Many states were already owing backlog of unpaid salaries by May 29 when Buhari assumed office as President.
They later turned to the Federal Government, cap in hand, seeking for rescue, a development that informed the President’s action.
But, in suit number FHC/Abj/CS102215, which the Peoples Democratic Party lawmaker from Ebonyi State filed on Wednesday, he sought to know whether Buhari had such powers under the 1999 Constitution to give the bailout without the approval of the National Assembly.
Listed as defendants in the suit were the President; Attorney-General of the Federation; Federal Ministry of Finance; Accountant-General of the Federation; Auditor-General of the Federation; and the Revenue Mobilisation Allocation and Fiscal Commission.
Among the questions Iduma-Enwo, who represents Afikpo-North/South Federal Constituency, wants the court to determine, was whether Buhari, could by Presidential “fiat”, direct that public money from the pool account of the federal government be disbursed to states and local governments without recourse to the National Assembly, “the authority vested with the power of appropriation in this case.”

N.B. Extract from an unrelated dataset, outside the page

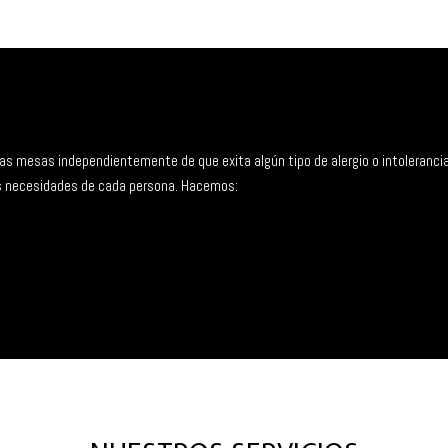
 mesas independientemente de que exita algún tipo de alergio o intolerancia, o
as necesidades de cada persona. Hacemos:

Part of the originating summons read, “Whether having regards to the combined effect of Sections 192, 163, 164 and 168 of the 1999 Constitution (as amended), which prescribes the way and manner public revenue shall be distributed from the distribution pool account, the 1st Defendant (Buhari) can by itself or by way of fiat, issue lawful directives to the 3rd-6th defendants to appropriate, distribute, allocate and disburse public revenue from the distributable pool account to the federal, state and local government without the prescription of the National Assembly. “
Accordingly, the plaintiff prayed the court to declare the action of the President and his co-defendants “unconstitutional, illegal, unlawful, null and void.”

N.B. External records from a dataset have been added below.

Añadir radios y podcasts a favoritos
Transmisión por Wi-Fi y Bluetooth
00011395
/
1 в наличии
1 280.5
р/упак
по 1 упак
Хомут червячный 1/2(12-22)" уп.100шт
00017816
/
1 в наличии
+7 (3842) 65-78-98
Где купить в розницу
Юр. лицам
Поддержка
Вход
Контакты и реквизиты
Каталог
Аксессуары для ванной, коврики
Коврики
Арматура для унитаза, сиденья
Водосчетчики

He also sought an order of “perpetual injunction” restraining the defendants from giving out funds to the states and local governments without the prescription of the National Assembly.

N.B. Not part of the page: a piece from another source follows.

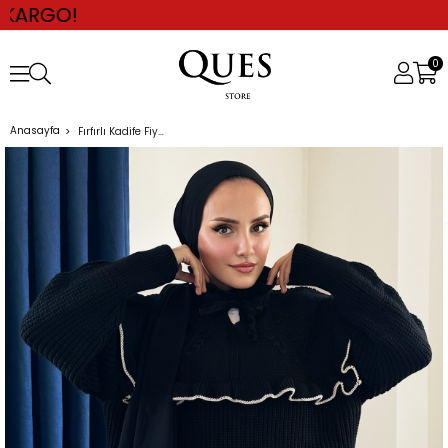
0
Anasayfa
Fırfırlı Kadife Fiyonklu Kazak SİYAH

No date has been fixed for the hearing of the suit.
Speaking with journalists at the National Assembly soon after filing the suit, Iduma-Enwo defended his decision to challenge Buhari on the grounds of acting alone without regard for the principle of separation of powers.
He noted that much as he felt for the states, especially now that many civil servants could not fend for their families due to lack of salaries, Iduma-Enwo argued that the President must still follow the “due process of law.”
“Let him show us where it is stated in the constitution that the President can unilaterally give money without the approval of the National Assembly.
“It then means that one day they can sit at Aso Rock and pass the national budget.
“Why do we have the National Assembly if matters like this can be handled by fiat without letting the National Assembly know about it or play its role as the appropriating authority?,”he added.